Insulin injection is an essential therapy in patients with diabetes and renal dysfunction, based on the various side effects of OHAs. The percentage of patients receiving insulin therapy usually increases in association with progression in the stage of chronic kidney disease. However, factors limiting the use of insulin therapy, such as visual disturbances, hemiplegia, and dementia, are frequently observed in subjects with end-stage kidney disease and diabetes mellitus. Because insulin excretion into the urine from the kidneys is reduced, the proportion of diabetic patients requiring pharmacological treatments among those undergoing maintenance dialysis often decreases. In the present study, the proportion of subjects receiving insulin therapy was 27% of the total number of diabetic patients; however, a comparable number of subjects required OHA treatment. DPP-4 inhibitors, including vildagliptin, are potentially powerful therapeutic agents in patients with hyperglycemia undergoing maintenance dialysis, independent from the dialysis method used.

The present study is associated with limitations that should be kept in mind when interpreting the results.
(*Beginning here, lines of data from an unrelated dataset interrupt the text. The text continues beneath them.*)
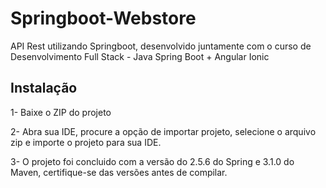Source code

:# Springboot-Webstore
API Rest utilizando Springboot, desenvolvido juntamente com o curso de Desenvolvimento Full Stack - Java Spring Boot + Angular Ionic

## Instalação

1- Baixe o ZIP do projeto

2- Abra sua IDE, procure a opção de importar projeto, selecione o arquivo zip e importe o projeto para sua IDE. 

3- O projeto foi concluido com a versão do 2.5.6 do Spring e 3.1.0 do Maven, certifique-se das versões antes de compilar.
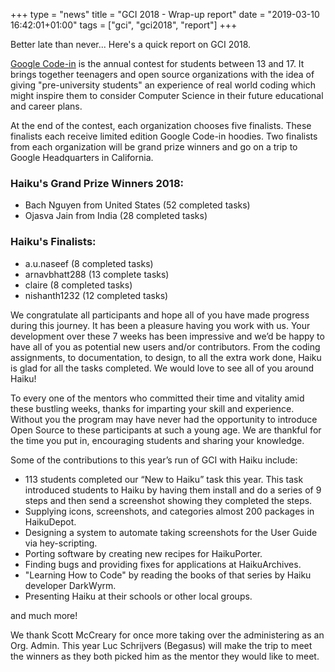 +++
type = "news"
title = "GCI 2018 - Wrap-up report"
date = "2019-03-10 16:42:01+01:00"
tags = ["gci", "gci2018", "report"]
+++

Better late than never... Here's a quick report on GCI 2018.

[Google Code-in](https://codein.withgoogle.com/) is the annual contest for students between 13 and 17. It brings together teenagers and open source organizations with the idea of giving "pre-university students" an experience of real world coding which might inspire them to consider Computer Science in their future educational and career plans.

At the end of the contest, each organization chooses five finalists. These finalists each receive limited edition Google Code-in hoodies. Two finalists from each organization will be grand prize winners and go on a trip to Google Headquarters in California.

### Haiku's Grand Prize Winners 2018:

* Bach Nguyen from United States (52 completed tasks)
* Ojasva Jain from India (28 completed tasks)

### Haiku's Finalists:

* a.u.naseef (8 completed tasks)
* arnavbhatt288 (13 complete tasks)
* claire (8 completed tasks)
* nishanth1232 (12 completed tasks)

We congratulate all participants and hope all of you have made progress during this journey. It has been a pleasure having you work with us. Your development over these 7 weeks has been impressive and we’d be happy to have all of you as potential new users and/or contributors. From the coding assignments, to documentation, to design, to all the extra work done, Haiku is glad for all the tasks completed. We would love to see all of you around Haiku!

To every one of the mentors who committed their time and vitality amid these bustling weeks, thanks for imparting your skill and experience. Without you the program may have never had the opportunity to introduce Open Source to these participants at such a young age. We are thankful for the time you put in, encouraging students and sharing your knowledge.

Some of the contributions to this year’s run of GCI with Haiku include:

* 113 students completed our “New to Haiku” task this year. This task introduced students to Haiku by having them install and do a series of 9 steps and then send a screenshot showing they completed the steps.
* Supplying icons, screenshots, and categories almost 200 packages in HaikuDepot.
* Designing a system to automate taking screenshots for the User Guide via hey-scripting.
* Porting software by creating new recipes for HaikuPorter.
* Finding bugs and providing fixes for applications at HaikuArchives.
* "Learning How to Code" by reading the books of that series by Haiku developer DarkWyrm.
* Presenting Haiku at their schools or other local groups.

and much more!

We thank Scott McCreary for once more taking over the administering as an Org. Admin. This year Luc Schrijvers (Begasus) will make the trip to meet the winners as they both picked him as the mentor they would like to meet. 

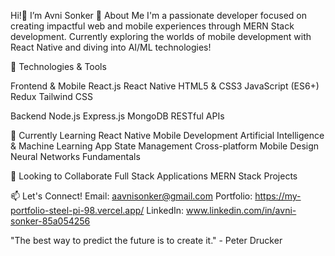  Hi!👋 I’m Avni Sonker
 💫 About Me
I'm a passionate developer focused on creating impactful web and mobile experiences through MERN Stack development. Currently exploring the worlds of mobile development with React Native and diving into AI/ML technologies!

🔧 Technologies & Tools

Frontend & Mobile
React.js
React Native
HTML5 & CSS3
JavaScript (ES6+)
Redux
Tailwind CSS

Backend
Node.js
Express.js
MongoDB
RESTful APIs

🌱 Currently Learning
React Native Mobile Development
Artificial Intelligence & Machine Learning
App State Management
Cross-platform Mobile Design
Neural Networks Fundamentals

💼 Looking to Collaborate
Full Stack Applications
MERN Stack Projects

📫 Let's Connect!
Email: aavnisonker@gmail.com
Portfolio: https://my-portfolio-steel-pi-98.vercel.app/
LinkedIn: www.linkedin.com/in/avni-sonker-85a054256


"The best way to predict the future is to create it." - Peter Drucker






<!---
avnisonker03/avnisonker03 is a ✨ special ✨ repository because its `README.md` (this file) appears on your GitHub profile.
You can click the Preview link to take a look at your changes.
--->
First, the present study evaluated preliminary data in a short-term observation of a small number of patients. Second, the study investigated changes in glycemic control only. It is necessary to determine which vascular events are prevented by the administration of vildagliptin in a larger number of patients during a longer follow-up period.

Conclusion

Vildagliptin exhibits effectiveness in achieving glycemic control in patients with type 2 diabetes mellitus undergoing either peritoneal dialysis or hemodialysis. In the present study, the degree of improvement in the HbA1c and GA levels was dependent on these levels at baseline, similar to the findings of previous reports of subjects without end-stage kidney disease.